Vaadin Spring and Spring Boot - Reload UI changes without server restarts in IntelliJ IDEA

16 March 2017

After having worked with GWT several years ago and really liking the framework, I recently found myself trying out Vaadin for a hobby application I want to develop. Vaadin and GWT have their similarities and differences. One of the differences is that Vaadin runs its application logic on the server side, unlike GWT which runs on the client side. This calls for some little extra setup required in the IDE in order to run the application and be able to instantly see UI changes in your browser while developing, without having to restart the application server every time. As a total newbie in Vaadin, I found it a little frustrating that there were no simple instructions on how to achieve this or how it worked. After some digging, I did find a Vaadin blog post that was probably the most helpful, but it only focused on using Eclipse.

We’ll go over setting up a demo application and show how simple UI changes can be reflected in the browser without the need to restart the server thus saving some time. I’ll be using IntelliJ IDEA Community Edition as it requires a few extra steps–the Ultimate Edition makes things even easier as it supports Vaadin and Spring out of the box. The code for these examples can be found here.

Before getting started there are a few important things to point out. Hot swapping a class has some limitations put in place by how the JVM works internally. We will only be able to make “simple” changes–we can’t add new methods, or change method signatures. In such a case a server restart will be required, but it still saves us tons of time when working and testing smaller tasks. There is a very interesting blog post on reloading Java classes, which is also an advertisement for JRebel. JRebel is a commercial product that breaks the barrier of only being able to do “simple” hot swaps, and gives a developer much more freedom. There is also an open-source option called DCEVM which is not as powerful as JRebel, but could be very helpful down the line.

IntelliJ Settings

These should be the default Debugger HotSwap settings, but it’s good to verify them.

Vaadin + Spring Boot

  • Start by creating a Spring Boot project from http://start.spring.io. Download and extract the generated zip file. For dependencies include at least Vaadin. An optional dependency that I like to use is DevTools.

  • Open the project and create an Application run configuration targeting the class and main method generated by Spring Boot.

  • We then add a basic UI class to have something to start with:

@SpringUI
public class MyUI extends UI {
    @Override
    protected void init(VaadinRequest vaadinRequest) {
        Label label = new Label("Hello world!");
        setContent(label);
    }
}
  • If DevTools was included as a Spring Boot dependency, we need to set a property to stop devtools from automatically restarting the application server when changes are detected. Add the following property inside the application.properties file:
spring.devtools.restart.enabled=false
  • Start the application in Debug Mode

  • We open up http://localhost:8080 and make sure that the application works fine. Back in IntelliJ we make some changes inside the MyUI class and apply them to the already running instance by going to Run > Reload Changed Classes or by right clicking and selecting Recompile MyUI.java.

  • After we refresh the browser our changes will be updated, without the need to restart the server.

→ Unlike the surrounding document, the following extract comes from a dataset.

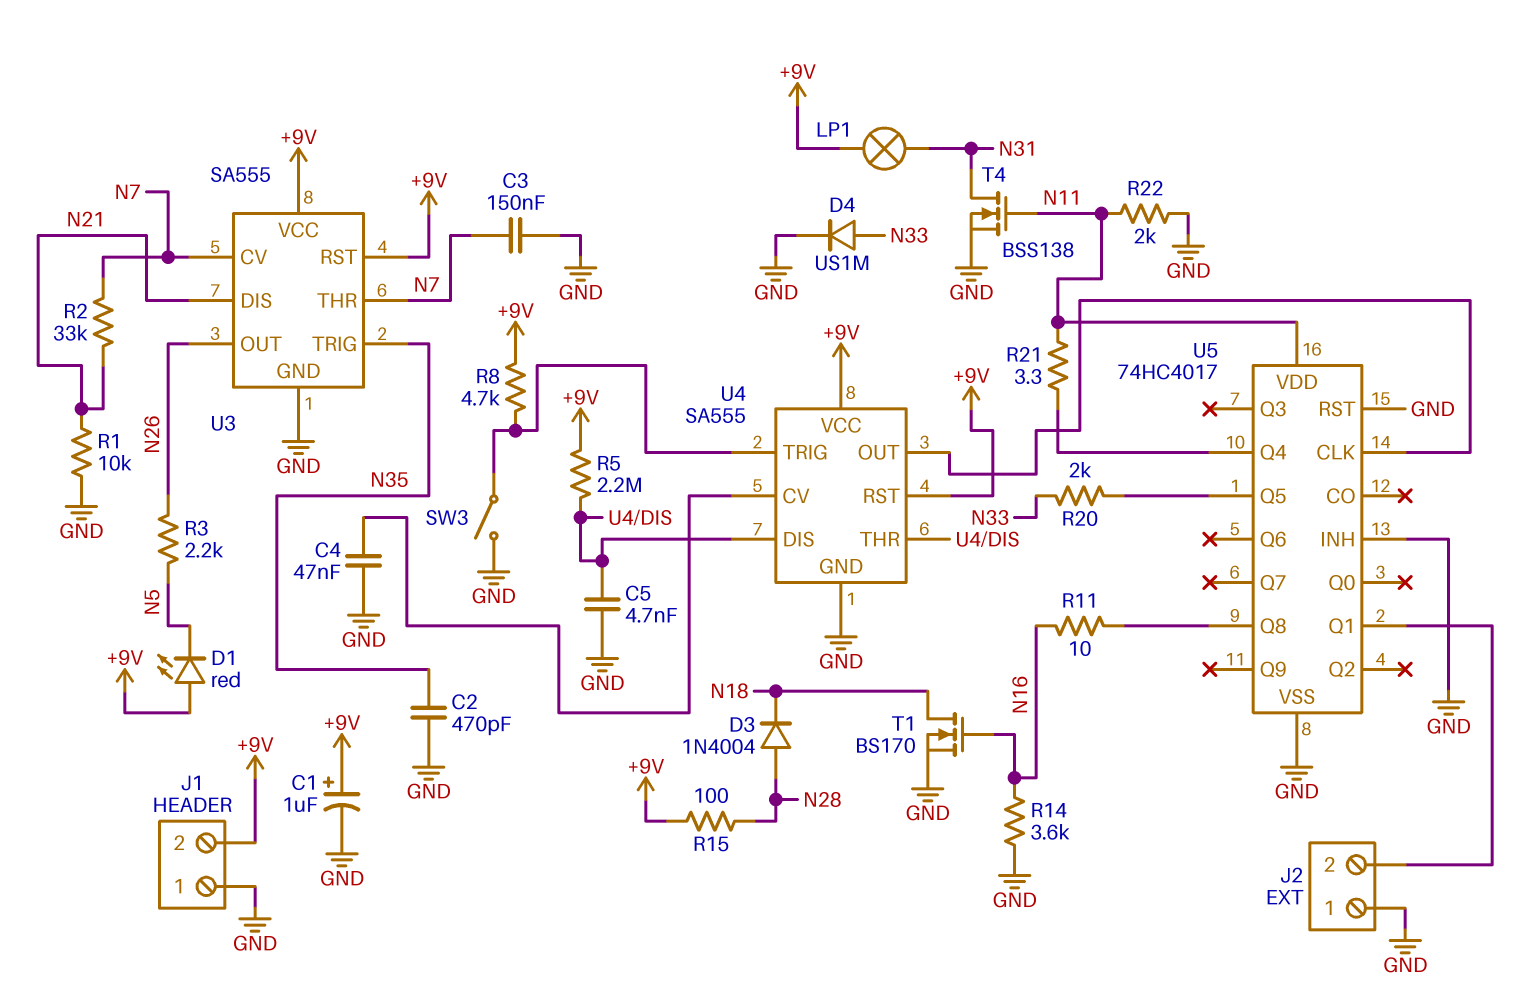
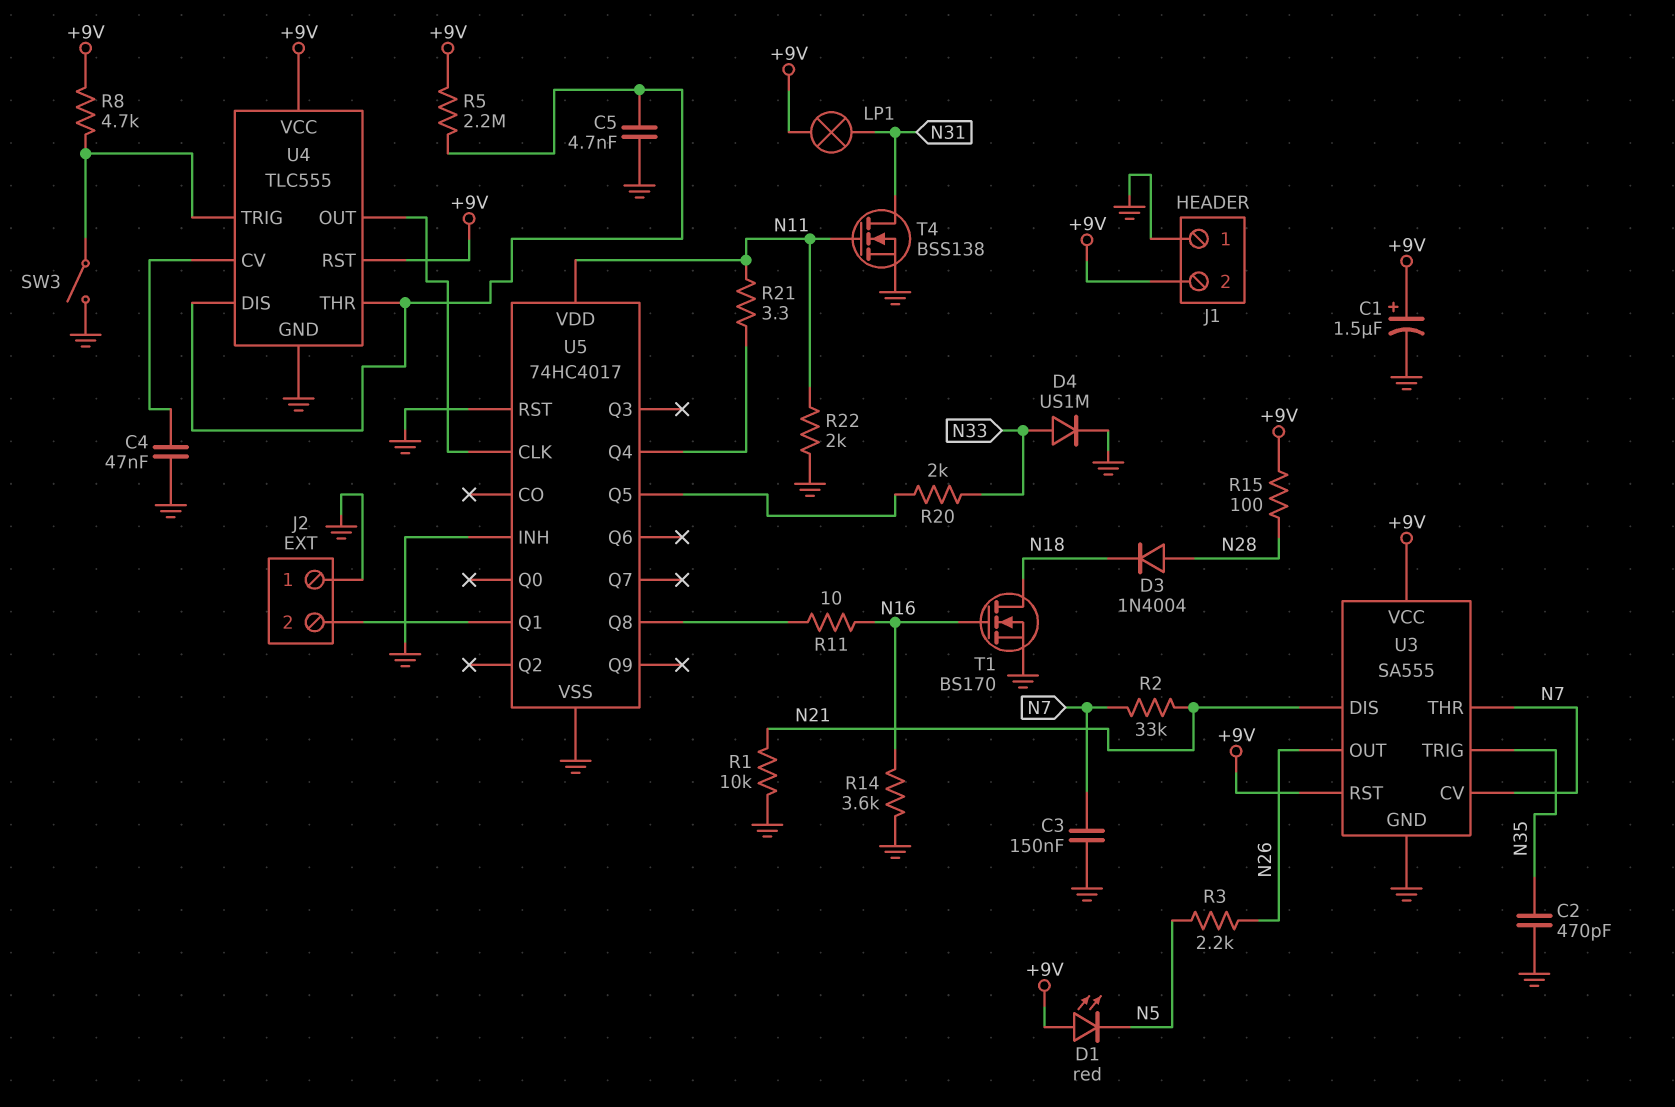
C1: 1uF (plus +9V, minus GND) -> 1.5uF (plus +9V, minus GND)
U4: SA555 -> TLC555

Default Vaadin Application

mvn -B archetype:generate -DarchetypeGroupId=com.vaadin -DarchetypeArtifactId=vaadin-archetype-application -DarchetypeVersion=8.0.2 -DgroupId=org.test -DartifactId=vaadin-app -Dversion=1.0-SNAPSHOT
  • Import the project into IntelliJ as a Maven project.
  • Create a Maven run configuration and run the application to verify it works at http://localhost:8080

  • By default, Vaain uses the Jetty Maven plugin to run and is configured to scan the classpath for changes every 2 seconds. If changes to any classes are found Jetty is restarted. We do not this behavior as we will let our IDE take care of swapping updated classes on the already running Jetty server. To achieve this we edit the pom.xml file and comment out or delete the following lines inside the Jetty plugin configuration:

    <configuration>
    <scanIntervalSeconds>2</scanIntervalSeconds>
    </configuration>
    
  • Start the application in Debug Mode

  • We open up http://localhost:8080 again and make sure that the application works fine. Back in IntelliJ we make some changes inside the MyUI class and apply them to the already running instance by going to Run > Reload Changed Classes or by right clicking and selecting Recompile MyUI.java.

  • After we refresh the browser our changes will be updated, without the need to restart Jetty.